During his tenure as vice prime minister for the agricultural sector,
Kozachenko, an English-speaking, internationally oriented agricultural
entrepreneur, had not only overseen two bumper grain crops, he had made
decisions that got surplus grain to international markets. More importantly
to the growing number of corporate and individual private farmers,
Kozachenko made decisions that assured that more cash was delivered
directly to the producers than at any time in Ukrainian history.
Farmers who have money of their own, independent of decisions by regional
and district authorities, tend to think independently. That unnerved the
political powers. In the past, the agricultural sector - and with it most of
Ukraine's countryside - had been subjugated to local office-holders, and
thus easily dragooned into its usual position as the most dependable part of
the administrative resource.
There is a broad consensus in the agricultural sector that this is what
brought the wrath of high political forces on Kozachenko as plans were put
in place for the upcoming presidential election. An agrarian sector that
thought for itself was an unacceptable outcome, and the man who made it
possible would have to pay the price.
There is, however, an even more sinister side to this matter. Others in the
power structure, seeing the grain trade so successful and profitable,
determined that the most hated element in the old ag structure, Khlib
Ukrainy, should be used as a force to put the sector firmly back under state
control.
Kozachenko is now engaged in the laborious task of examining the numerous
volumes of material that prosecutors have amassed against him. Independent
legal sources familiar with the case say that the volumes of so-called
evidence appear to contain nothing to support criminal charges.

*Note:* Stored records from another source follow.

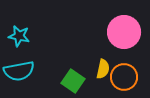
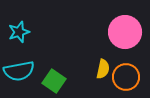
pink circle: moved 1 px right
cyan star: moved 4 px up; rotated 30 degrees counterclockwise
orange circle: moved 2 px right
green square: moved 19 px left
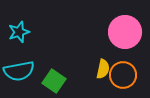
orange circle: moved 3 px left, 2 px up
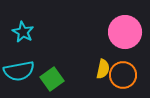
cyan star: moved 4 px right; rotated 25 degrees counterclockwise
green square: moved 2 px left, 2 px up; rotated 20 degrees clockwise
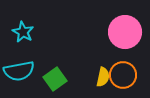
yellow semicircle: moved 8 px down
green square: moved 3 px right
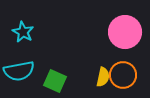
green square: moved 2 px down; rotated 30 degrees counterclockwise
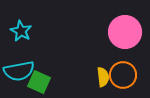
cyan star: moved 2 px left, 1 px up
yellow semicircle: rotated 18 degrees counterclockwise
green square: moved 16 px left, 1 px down
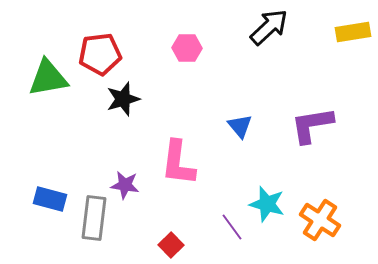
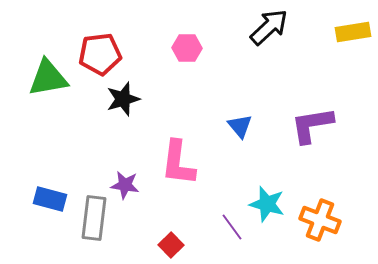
orange cross: rotated 12 degrees counterclockwise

The accused
says that all he wants is for the trial to get underway - in public, with
the press free to cover it fully.
If there is any justice in Ukraine, Leonid Kozachenko will remain free and
will, after his acquittal, be able to begin rebuilding his life and
business, rather than sweltering in the fetid, six-man cell in Podil where
he was kept for so long.
As for those who engineered recent events in the agriculture sector, in
particular the misguided prosecution of Kozachenko, one can only hope that
their trial and judgment will come sooner rather than later.